- **DATA UNDER STUDY**
=== Section Start ===

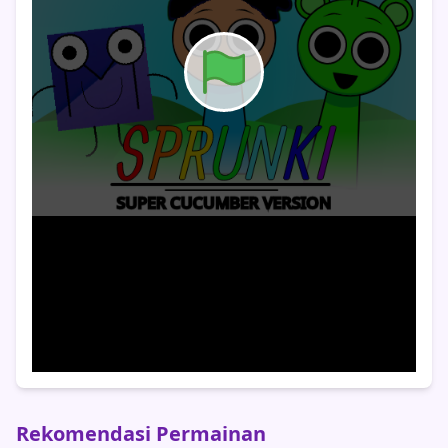
Rekomendasi Permainan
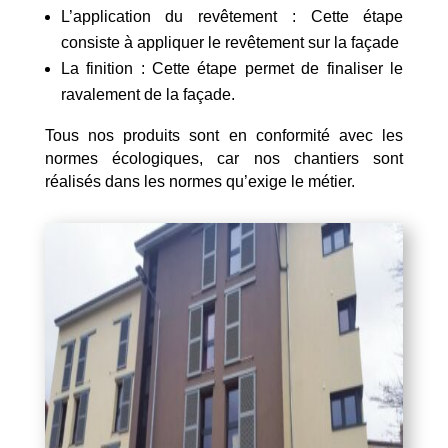
L’application du revêtement : Cette étape
consiste à appliquer le revêtement sur la façade
La finition : Cette étape permet de finaliser le
ravalement de la façade.
Tous nos produits sont en conformité avec les
normes écologiques, car nos chantiers sont
réalisés dans les normes qu’exige le métier.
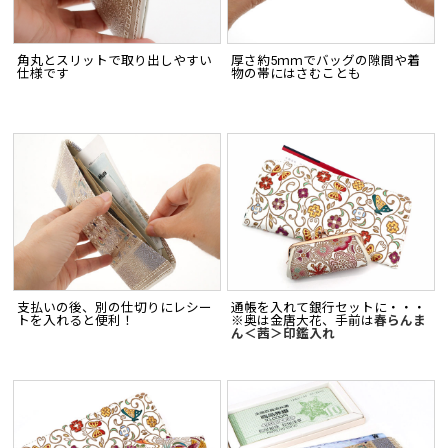
角丸とスリットで取り出しやすい
厚さ約5ｍｍでバッグの隙間や着
仕様です
物の帯にはさむことも
支払いの後、別の仕切りにレシー
通帳を入れて銀行セットに・・・
トを入れると便利！
※奥は金唐大花、手前は
春らんま
ん＜茜＞印鑑入れ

=== Section End ===

- **WHAT TO DO**
Render the text read from all the items above as a Markdown table with the columns Row and Line, one non-blank line per row in order. Leave the pictures out.

- **RESPONSE TO THIS EXERCISE**
| Row | Line |
|---|---|
| 1 | Rekomendasi Permainan |
| 2 | L’application du revêtement : Cette étape |
| 3 | consiste à appliquer le revêtement sur la façade |
| 4 | La finition : Cette étape permet de finaliser le |
| 5 | ravalement de la façade. |
| 6 | Tous nos produits sont en conformité avec les |
| 7 | normes écologiques, car nos chantiers sont |
| 8 | réalisés dans les normes qu’exige le métier. |
| 9 | 角丸とスリットで取り出しやすい |
| 10 | 厚さ約5ｍｍでバッグの隙間や着 |
| 11 | 仕様です |
| 12 | 物の帯にはさむことも |
| 13 | 支払いの後、別の仕切りにレシー |
| 14 | 通帳を入れて銀行セットに・・・ |
| 15 | トを入れると便利！ |
| 16 | ※奥は金唐大花、手前は |
| 17 | 春らんま |
| 18 | ん＜茜＞印鑑入れ |